- Written request -
Quote word for word from the passage below about Judge Minor's family court, starting with "In the time" and going on through "and Monongalia counties.".

None of this happened in the case we are describing.

 

So how did this mother and child end up in the clutches of a family court and an extortionist judge?

 

The story is bizarre and eye-opening as to what actually happens in a court of “law.”

 

Chapter 2: The Anti-Children Court

In the time that we became aware of this case, we have also become aware of a number of other family court cases in the judicial district of Preston and Monongalia counties.

We have heard of at least two cases in judge Randal Minor’s court in which the litigants—both women, both victims of abuse—were further victimized by judge Minor’s orders.  In each case, the women were unable to take further action and appeal their cases. This is because, somehow or other, no record was made of the proceedings in the case. No DVD.  No transcript. There was no record of evidence entered at the hearings and trials, and no record of objections made, or of the basis for the only record: judge Minor’s orders.

Judge Minor was not censured or in any way taken to task by the Judicial Investigation Commission or the court administrators and the supreme court justices for his court’s failing to keep the legally mandated records of proceedings.  Why was judge Minor let off in these cases? Why was there no recourse for the victims? Who is protecting judge Minor and why?

While this case progressed another child was sent by judge Minor to an abusive parent who also had no relationship with the child except of fear.  On judge Minor’s orders, the child was torn away from her mother and given for the weekend to a mentally unstable criminal. The last her mother saw of her child was the little girl crying and pleading not to be given over to the abuser.  She returned in a body bag. The mother swore on social media to bring judge Minor to justice. But then she became silent. Why has judge Minor not had to account for this child’s death?

(Data records)
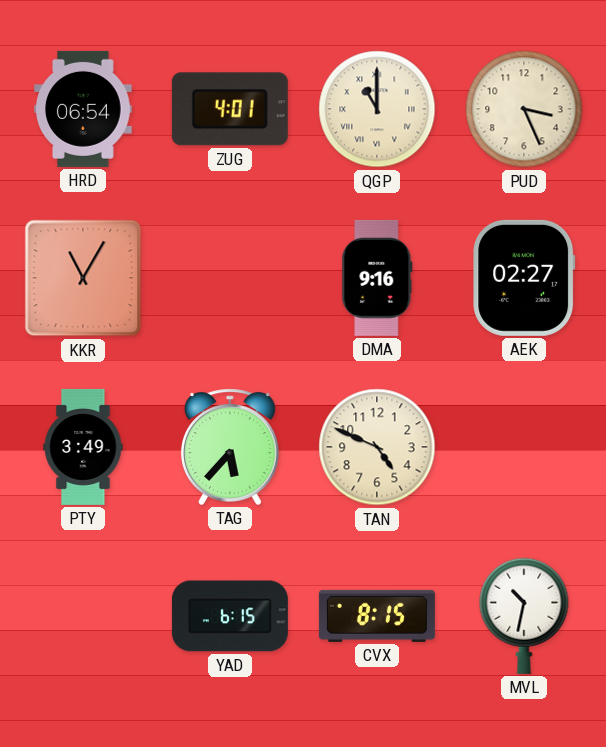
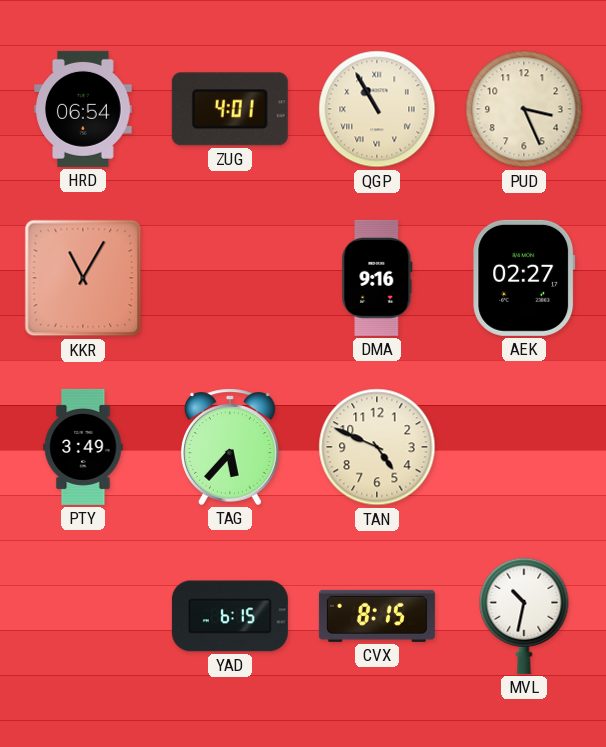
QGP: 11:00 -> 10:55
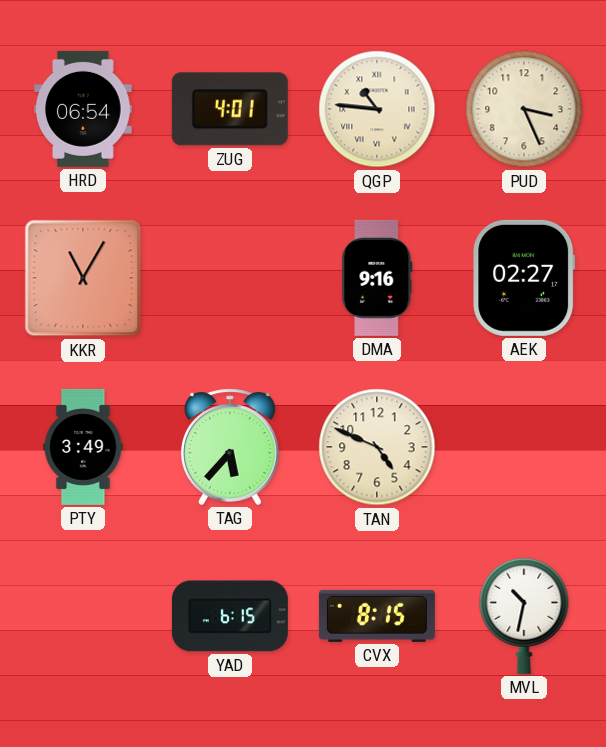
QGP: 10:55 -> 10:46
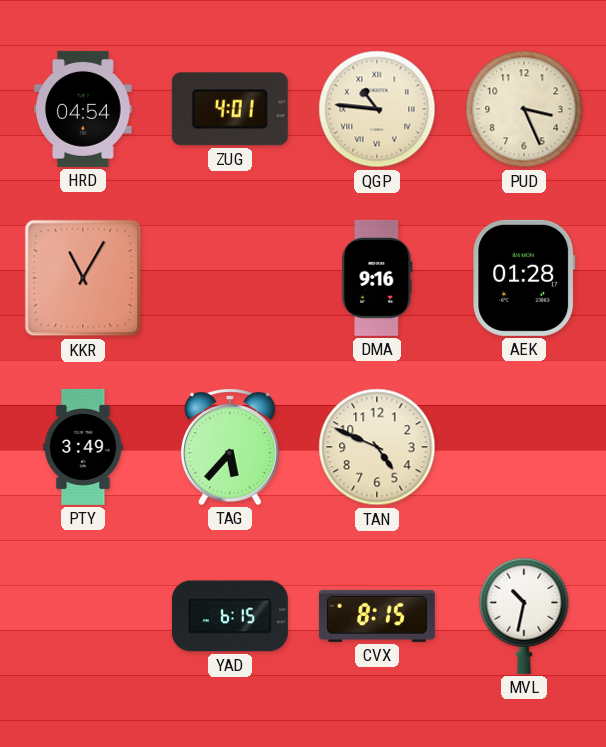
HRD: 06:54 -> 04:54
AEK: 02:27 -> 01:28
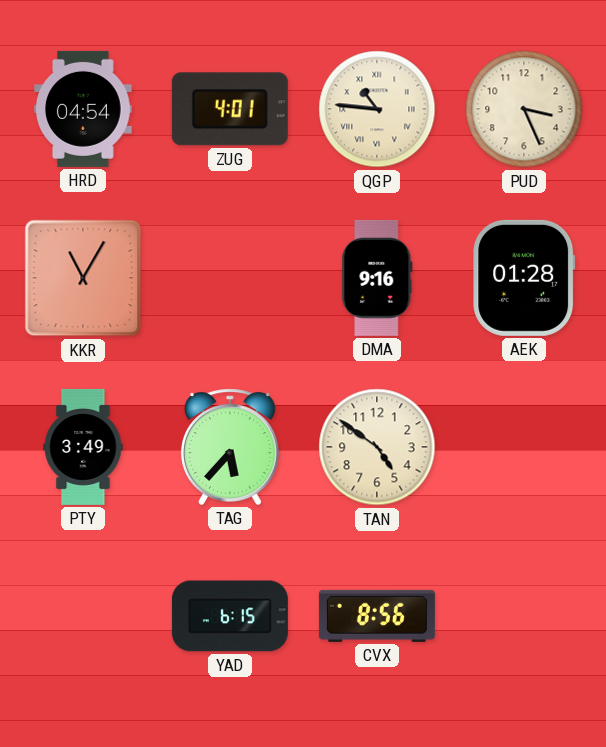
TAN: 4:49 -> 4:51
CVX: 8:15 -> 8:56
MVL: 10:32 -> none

- Reply -
In the time that we became aware of this case, we have also become aware of a number of other family court cases in the judicial district of Preston and Monongalia counties.